„Volkskanzler“, definierte 1941 der Duden, ist die „Bezeichnung für Hitler zum Ausdruck der Verbundenheit zwischen Volk und Führer“. Was verstehen Sie unter diesem Begriff?
Wallnöfer
Ein Volkskanzler ist einer, der in unserer Gegenwart für sich in Anspruch nimmt, ein Volk zu vertreten. Historisch wurde die politische Besetzung dieses Begriffs mit Hitler und dem Nationalsozialismus lebendig, es gab aber bereits in den 1920er- und 1930er-Jahren Bemühungen, österreichische Politiker als „Volkskanzler“ oder „Kanzler des Volkes“ zu benennen – vor dem dunklen Hintergrund, die Menschen als ethnisches, rassisch geschlossenes Volk zu fassen. Nicht umsonst bestand die Soziologie nach 1945 darauf, nicht mehr von „Volk“, sondern von „Gesellschaft“ zu sprechen.
Im März 2023 tauchte die Bezeichnung „Volkskanzler Kickl“ erstmals in Presseaussendungen der FPÖ auf.
Wallnöfer
Es sind stets die Rechtsnationalen und -extremen, die sich an ein „Volk“ richten. Nach der Flüchtlingskrise 2015 fand der Begriff inflationär Eingang in die politische Auseinandersetzung. Dabei darf vor allem die Identitäre Bewegung nicht unterschätzt werden, die den Begriff obszön lanciert, ihn dadurch auch in ein Milieu transportiert, das sich von der FPÖ-nahen Nazi-Väter-Generation deutlich unterscheidet.

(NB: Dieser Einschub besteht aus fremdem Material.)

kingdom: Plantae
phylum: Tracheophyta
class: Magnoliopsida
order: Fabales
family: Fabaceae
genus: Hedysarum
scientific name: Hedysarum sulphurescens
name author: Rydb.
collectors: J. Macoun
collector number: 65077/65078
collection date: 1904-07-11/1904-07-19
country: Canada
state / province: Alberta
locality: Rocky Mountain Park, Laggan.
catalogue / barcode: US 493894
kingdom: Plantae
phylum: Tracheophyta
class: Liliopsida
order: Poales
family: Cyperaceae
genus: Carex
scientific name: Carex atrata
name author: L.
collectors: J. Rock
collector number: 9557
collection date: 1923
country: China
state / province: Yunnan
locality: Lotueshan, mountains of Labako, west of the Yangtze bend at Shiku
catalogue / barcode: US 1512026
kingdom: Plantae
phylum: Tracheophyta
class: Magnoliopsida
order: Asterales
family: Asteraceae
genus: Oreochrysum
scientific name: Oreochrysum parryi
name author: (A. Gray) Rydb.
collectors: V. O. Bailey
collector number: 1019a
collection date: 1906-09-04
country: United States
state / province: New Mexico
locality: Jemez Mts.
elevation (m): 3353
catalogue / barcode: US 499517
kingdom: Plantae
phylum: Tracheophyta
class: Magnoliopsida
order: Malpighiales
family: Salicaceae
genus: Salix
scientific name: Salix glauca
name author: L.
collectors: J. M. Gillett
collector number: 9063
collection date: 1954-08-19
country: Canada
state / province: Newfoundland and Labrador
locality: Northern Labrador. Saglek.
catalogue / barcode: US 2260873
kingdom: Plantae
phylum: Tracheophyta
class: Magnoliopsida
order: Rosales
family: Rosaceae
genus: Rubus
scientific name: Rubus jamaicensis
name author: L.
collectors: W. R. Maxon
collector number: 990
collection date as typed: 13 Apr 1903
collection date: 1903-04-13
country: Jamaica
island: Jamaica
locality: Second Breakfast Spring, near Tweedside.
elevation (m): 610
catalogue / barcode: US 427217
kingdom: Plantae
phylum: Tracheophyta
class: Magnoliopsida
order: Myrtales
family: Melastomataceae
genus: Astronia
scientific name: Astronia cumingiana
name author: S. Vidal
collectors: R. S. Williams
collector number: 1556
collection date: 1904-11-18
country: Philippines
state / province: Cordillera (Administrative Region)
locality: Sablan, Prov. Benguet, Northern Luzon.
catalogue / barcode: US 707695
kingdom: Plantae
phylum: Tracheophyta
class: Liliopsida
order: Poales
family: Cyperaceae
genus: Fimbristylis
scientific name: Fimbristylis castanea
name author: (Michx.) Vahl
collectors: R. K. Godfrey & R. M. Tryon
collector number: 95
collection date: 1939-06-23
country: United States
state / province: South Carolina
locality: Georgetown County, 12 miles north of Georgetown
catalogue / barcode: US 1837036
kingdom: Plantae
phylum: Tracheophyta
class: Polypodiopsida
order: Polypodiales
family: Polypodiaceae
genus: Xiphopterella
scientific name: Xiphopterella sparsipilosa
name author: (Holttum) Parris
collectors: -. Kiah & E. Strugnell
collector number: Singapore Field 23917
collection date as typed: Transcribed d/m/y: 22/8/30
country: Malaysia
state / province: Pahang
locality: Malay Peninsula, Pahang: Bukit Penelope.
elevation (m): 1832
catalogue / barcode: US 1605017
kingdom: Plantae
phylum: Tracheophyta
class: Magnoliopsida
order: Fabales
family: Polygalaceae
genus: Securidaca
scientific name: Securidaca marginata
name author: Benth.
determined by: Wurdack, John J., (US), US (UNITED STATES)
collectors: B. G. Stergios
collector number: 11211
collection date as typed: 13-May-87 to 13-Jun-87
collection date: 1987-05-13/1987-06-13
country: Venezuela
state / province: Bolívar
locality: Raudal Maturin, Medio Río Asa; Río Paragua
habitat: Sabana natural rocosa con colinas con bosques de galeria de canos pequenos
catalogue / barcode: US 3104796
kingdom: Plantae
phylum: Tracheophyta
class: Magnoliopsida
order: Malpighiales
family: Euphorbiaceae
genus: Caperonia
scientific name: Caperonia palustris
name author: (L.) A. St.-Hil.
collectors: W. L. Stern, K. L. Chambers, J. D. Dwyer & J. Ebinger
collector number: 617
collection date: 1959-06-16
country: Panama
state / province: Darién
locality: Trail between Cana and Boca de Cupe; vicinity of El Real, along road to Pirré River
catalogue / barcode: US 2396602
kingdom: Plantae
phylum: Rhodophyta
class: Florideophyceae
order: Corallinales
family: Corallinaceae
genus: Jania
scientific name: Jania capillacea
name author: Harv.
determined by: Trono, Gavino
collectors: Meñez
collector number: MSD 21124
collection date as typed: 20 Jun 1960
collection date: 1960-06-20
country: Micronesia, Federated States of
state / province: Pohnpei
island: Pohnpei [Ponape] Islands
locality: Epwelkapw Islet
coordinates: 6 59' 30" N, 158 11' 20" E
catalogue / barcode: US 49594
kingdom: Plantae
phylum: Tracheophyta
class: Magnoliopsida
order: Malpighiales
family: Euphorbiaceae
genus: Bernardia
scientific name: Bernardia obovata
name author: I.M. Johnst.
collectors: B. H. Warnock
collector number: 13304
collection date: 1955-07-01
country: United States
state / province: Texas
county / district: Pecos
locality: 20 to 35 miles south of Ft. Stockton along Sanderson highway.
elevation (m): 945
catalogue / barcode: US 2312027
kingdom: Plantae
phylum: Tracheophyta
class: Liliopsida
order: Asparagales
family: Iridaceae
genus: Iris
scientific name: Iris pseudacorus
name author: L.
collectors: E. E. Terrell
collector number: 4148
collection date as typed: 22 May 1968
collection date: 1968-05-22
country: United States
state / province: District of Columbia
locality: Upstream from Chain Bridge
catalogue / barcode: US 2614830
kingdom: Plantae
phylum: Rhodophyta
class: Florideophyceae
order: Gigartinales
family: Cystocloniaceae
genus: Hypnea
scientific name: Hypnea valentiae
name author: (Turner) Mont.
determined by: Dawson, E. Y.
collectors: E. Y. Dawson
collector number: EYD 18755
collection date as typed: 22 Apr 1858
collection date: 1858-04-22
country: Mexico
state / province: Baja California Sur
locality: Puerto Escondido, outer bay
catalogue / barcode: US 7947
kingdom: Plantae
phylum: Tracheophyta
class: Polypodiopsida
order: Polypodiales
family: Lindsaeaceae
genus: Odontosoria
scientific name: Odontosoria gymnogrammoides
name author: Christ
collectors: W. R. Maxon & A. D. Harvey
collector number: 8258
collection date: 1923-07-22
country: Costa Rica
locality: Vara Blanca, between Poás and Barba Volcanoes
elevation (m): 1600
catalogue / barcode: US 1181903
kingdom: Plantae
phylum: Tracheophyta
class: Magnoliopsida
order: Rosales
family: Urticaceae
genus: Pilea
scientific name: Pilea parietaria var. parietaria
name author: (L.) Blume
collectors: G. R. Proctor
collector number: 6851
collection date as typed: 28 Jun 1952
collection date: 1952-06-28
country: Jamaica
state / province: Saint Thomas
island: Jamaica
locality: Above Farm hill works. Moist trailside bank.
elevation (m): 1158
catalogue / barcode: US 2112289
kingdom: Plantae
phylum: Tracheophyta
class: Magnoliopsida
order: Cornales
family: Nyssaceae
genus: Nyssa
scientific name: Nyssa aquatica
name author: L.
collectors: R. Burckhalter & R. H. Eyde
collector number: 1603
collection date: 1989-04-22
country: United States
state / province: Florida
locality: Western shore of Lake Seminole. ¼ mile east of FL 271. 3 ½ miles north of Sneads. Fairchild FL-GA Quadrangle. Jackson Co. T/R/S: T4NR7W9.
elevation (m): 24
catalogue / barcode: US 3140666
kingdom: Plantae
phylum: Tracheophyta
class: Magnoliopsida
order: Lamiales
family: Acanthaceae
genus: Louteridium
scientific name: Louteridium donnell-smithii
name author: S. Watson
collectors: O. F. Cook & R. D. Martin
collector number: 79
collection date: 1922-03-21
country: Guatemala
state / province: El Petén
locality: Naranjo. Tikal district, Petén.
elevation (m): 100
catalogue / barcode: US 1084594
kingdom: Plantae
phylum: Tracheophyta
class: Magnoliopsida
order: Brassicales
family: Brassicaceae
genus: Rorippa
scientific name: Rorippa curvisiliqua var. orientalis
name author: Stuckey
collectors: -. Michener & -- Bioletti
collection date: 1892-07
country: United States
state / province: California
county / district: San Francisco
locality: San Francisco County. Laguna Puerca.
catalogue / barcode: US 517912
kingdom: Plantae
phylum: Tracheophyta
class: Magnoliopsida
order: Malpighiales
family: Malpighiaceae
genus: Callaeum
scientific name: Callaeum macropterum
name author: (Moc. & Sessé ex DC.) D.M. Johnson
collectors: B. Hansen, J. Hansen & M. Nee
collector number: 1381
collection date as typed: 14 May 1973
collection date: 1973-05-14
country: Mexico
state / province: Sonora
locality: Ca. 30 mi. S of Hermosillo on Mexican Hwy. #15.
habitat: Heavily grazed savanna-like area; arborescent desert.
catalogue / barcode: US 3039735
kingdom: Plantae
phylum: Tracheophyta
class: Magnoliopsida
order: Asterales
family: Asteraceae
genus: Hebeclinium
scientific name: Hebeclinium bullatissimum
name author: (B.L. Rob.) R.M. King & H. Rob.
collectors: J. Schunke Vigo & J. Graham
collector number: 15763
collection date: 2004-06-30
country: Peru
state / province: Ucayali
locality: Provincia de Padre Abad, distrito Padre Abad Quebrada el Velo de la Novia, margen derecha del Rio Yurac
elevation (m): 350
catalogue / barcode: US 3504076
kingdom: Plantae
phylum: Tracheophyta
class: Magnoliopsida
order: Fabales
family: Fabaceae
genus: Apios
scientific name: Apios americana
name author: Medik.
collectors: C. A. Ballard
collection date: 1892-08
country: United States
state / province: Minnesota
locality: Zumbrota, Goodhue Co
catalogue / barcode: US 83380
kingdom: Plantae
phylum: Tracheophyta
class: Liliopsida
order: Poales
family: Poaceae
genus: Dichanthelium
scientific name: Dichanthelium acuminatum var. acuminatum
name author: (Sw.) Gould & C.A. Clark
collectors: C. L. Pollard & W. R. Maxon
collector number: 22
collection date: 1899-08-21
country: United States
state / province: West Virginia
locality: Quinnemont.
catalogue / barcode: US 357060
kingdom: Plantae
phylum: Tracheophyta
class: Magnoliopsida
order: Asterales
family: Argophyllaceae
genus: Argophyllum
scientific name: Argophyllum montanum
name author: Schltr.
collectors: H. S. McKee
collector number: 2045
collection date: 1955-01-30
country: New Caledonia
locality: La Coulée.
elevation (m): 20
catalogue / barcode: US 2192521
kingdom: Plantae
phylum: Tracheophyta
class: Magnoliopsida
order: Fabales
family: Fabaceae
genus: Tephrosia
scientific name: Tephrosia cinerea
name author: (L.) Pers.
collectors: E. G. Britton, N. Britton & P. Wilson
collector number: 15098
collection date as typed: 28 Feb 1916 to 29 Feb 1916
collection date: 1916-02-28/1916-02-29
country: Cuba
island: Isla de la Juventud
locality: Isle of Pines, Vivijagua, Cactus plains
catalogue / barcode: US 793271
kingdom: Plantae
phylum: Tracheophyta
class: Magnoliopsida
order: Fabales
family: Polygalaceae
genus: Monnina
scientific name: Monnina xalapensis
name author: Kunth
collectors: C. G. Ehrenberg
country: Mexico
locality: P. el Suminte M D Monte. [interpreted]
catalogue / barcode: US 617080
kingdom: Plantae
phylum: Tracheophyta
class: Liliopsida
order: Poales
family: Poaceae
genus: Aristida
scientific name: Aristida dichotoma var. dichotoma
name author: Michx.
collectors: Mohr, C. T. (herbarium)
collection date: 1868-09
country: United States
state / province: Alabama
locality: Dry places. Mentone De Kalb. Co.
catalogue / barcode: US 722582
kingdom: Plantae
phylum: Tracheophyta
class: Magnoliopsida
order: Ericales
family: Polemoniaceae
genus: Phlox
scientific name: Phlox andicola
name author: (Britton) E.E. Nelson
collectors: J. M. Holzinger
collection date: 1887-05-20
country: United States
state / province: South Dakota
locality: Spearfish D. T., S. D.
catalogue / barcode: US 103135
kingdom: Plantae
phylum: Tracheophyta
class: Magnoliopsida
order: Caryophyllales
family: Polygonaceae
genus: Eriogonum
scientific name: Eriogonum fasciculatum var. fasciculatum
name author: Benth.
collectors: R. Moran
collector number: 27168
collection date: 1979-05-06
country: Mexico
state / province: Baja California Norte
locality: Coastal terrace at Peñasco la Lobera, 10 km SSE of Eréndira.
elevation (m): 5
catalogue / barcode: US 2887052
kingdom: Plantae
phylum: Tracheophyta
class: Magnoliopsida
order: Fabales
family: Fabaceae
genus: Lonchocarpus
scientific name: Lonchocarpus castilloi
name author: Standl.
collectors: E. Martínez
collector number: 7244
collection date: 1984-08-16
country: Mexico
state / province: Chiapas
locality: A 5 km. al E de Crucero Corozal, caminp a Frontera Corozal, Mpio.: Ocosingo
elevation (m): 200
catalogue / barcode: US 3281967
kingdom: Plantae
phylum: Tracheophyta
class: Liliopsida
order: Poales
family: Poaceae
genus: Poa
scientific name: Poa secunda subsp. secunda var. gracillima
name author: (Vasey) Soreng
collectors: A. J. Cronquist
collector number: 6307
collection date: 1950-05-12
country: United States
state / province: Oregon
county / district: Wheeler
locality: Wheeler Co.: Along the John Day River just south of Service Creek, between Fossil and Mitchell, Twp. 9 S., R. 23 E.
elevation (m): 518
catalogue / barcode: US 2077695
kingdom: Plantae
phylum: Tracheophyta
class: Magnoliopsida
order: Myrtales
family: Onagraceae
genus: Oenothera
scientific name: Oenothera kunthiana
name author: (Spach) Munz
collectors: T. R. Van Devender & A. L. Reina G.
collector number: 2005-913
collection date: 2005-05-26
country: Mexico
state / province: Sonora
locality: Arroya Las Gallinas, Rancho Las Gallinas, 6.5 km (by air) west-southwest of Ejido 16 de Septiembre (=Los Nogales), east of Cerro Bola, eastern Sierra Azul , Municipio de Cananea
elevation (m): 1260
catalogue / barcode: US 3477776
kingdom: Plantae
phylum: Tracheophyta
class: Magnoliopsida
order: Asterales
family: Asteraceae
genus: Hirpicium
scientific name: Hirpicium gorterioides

Junge Identitäre machen es schick, locker von „Volk“ zu reden, wenn sie damit sich selbst und ihre unmittelbare Umwelt meinen.
Was also ist das „Volk“?
Wallnöfer
Eine Illusion, eine zusammengezimmerte Vorstellung, der krude Wunsch, wie eine Gemeinschaft zu sein hätte. Das „Volk“ existiert überhaupt erst seit Entstehung der Nationalstaaten als politische Verhandlungsmasse. Wir haben zwei Revolutionen gebraucht, um das, was heute romantisierend und idealisierend „Volk“ genannt wird, sichtbar werden zu lassen. Zuvor war „Volk“ ein verlotterter, Not leidender Haufen, der keine Schuhe und keine Arbeit hatte, weder lesen noch schreiben konnte, in Sklaverei gehalten wurde. Im 21. Jahrhundert kapern nun Populisten und Demagogen den Begriff, indem sie unentwegt vom „Volk“ reden, an dieses appellieren – dabei interessieren sie sich keine Sekunde lang für die Gemeinschaft. Wenn es so wäre, würden sie eine ausgewogene Sozialpolitik machen, dann hätten sie ein Ohr für beispielsweise queere Menschen. Volk ist nicht das, wovon Populisten reden. Es ist historisch und sozialpolitisch falsch, es ist politisch und kulturell daneben.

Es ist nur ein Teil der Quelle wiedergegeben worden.